* **TASK**:
Scan the entries below. Report each line where the string "game" occurs.

* **TASK DATA**:
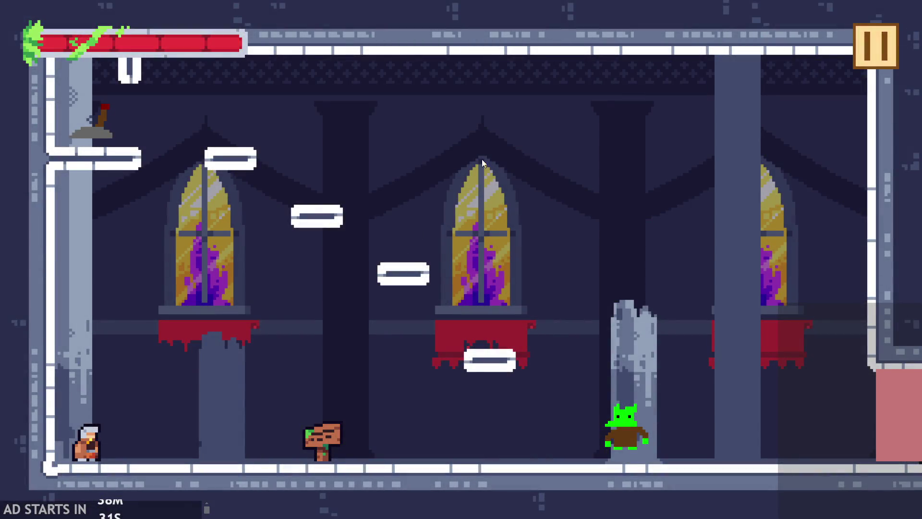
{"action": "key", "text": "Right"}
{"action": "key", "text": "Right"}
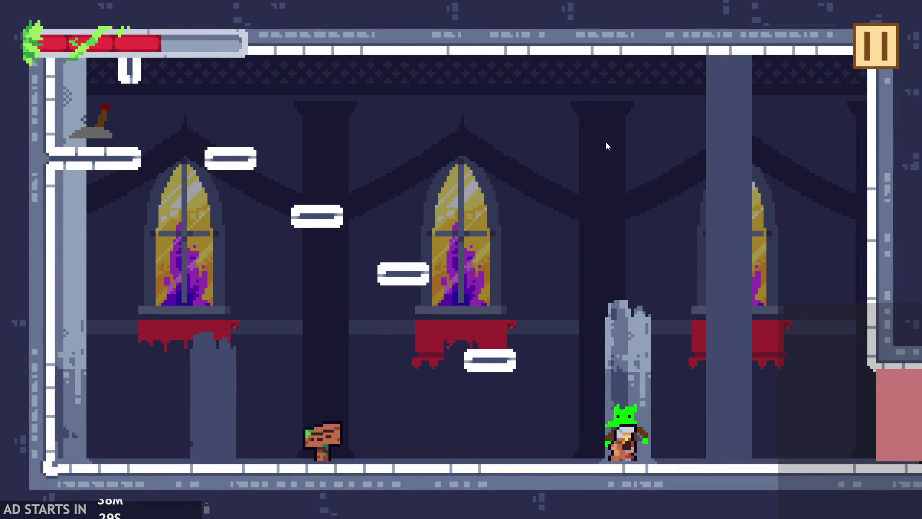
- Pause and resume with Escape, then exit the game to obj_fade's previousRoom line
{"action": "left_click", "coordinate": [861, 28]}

...

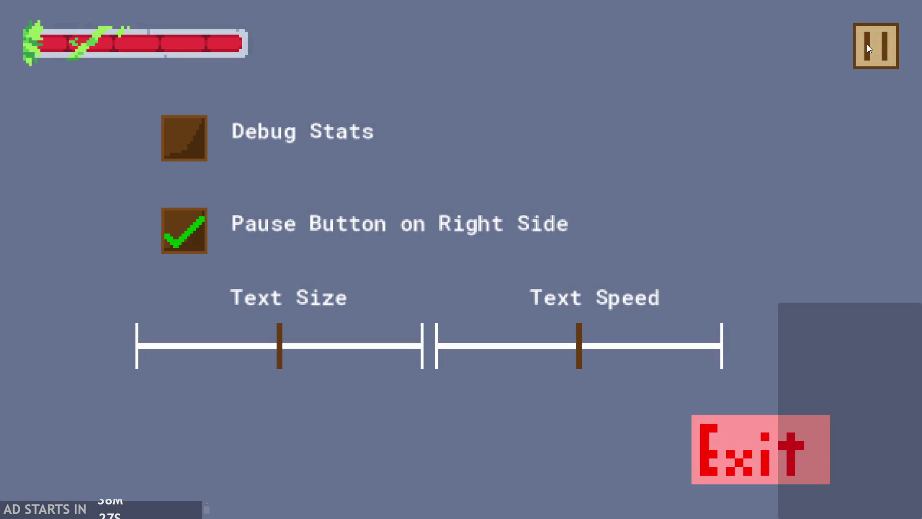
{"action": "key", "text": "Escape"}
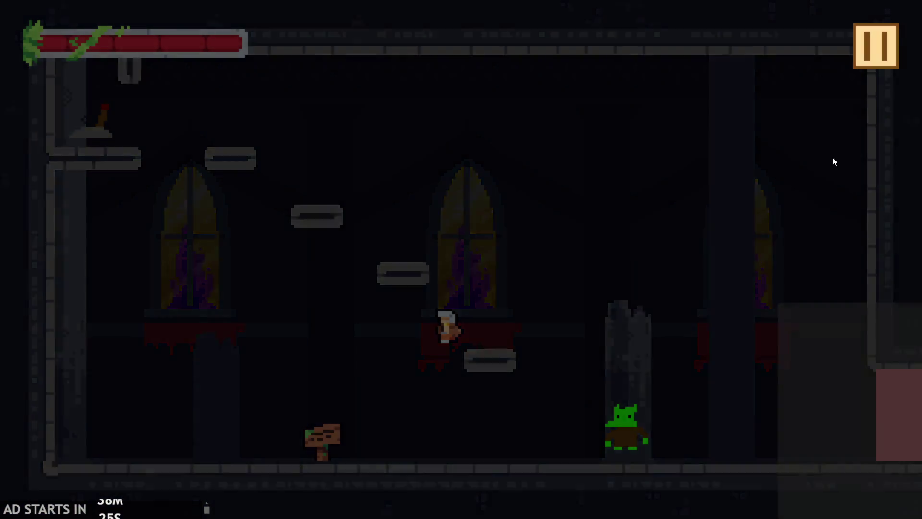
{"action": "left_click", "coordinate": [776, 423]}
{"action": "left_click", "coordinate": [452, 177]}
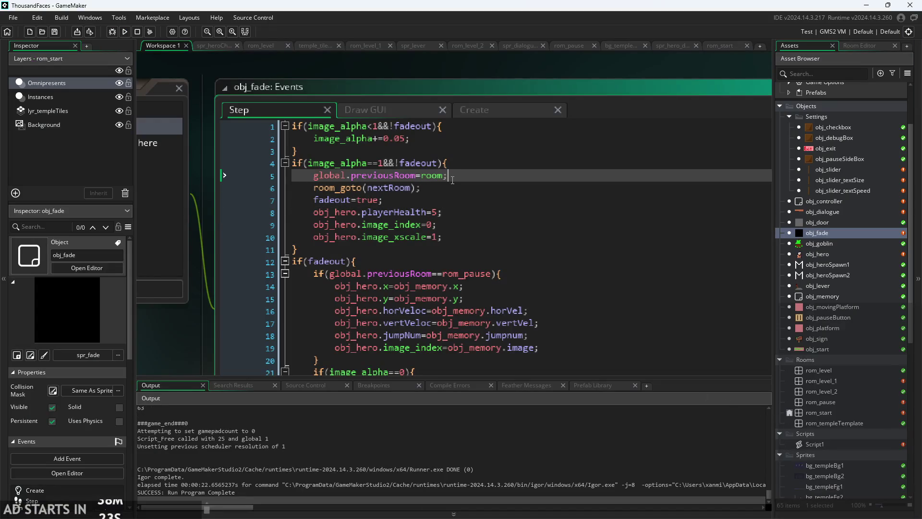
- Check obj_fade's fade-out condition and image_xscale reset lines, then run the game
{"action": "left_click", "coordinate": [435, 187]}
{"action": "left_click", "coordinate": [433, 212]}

* **RESULT**:
- Pause and resume with Escape, then exit the game to obj_fade's previousRoom line
- Check obj_fade's fade-out condition and image_xscale reset lines, then run the game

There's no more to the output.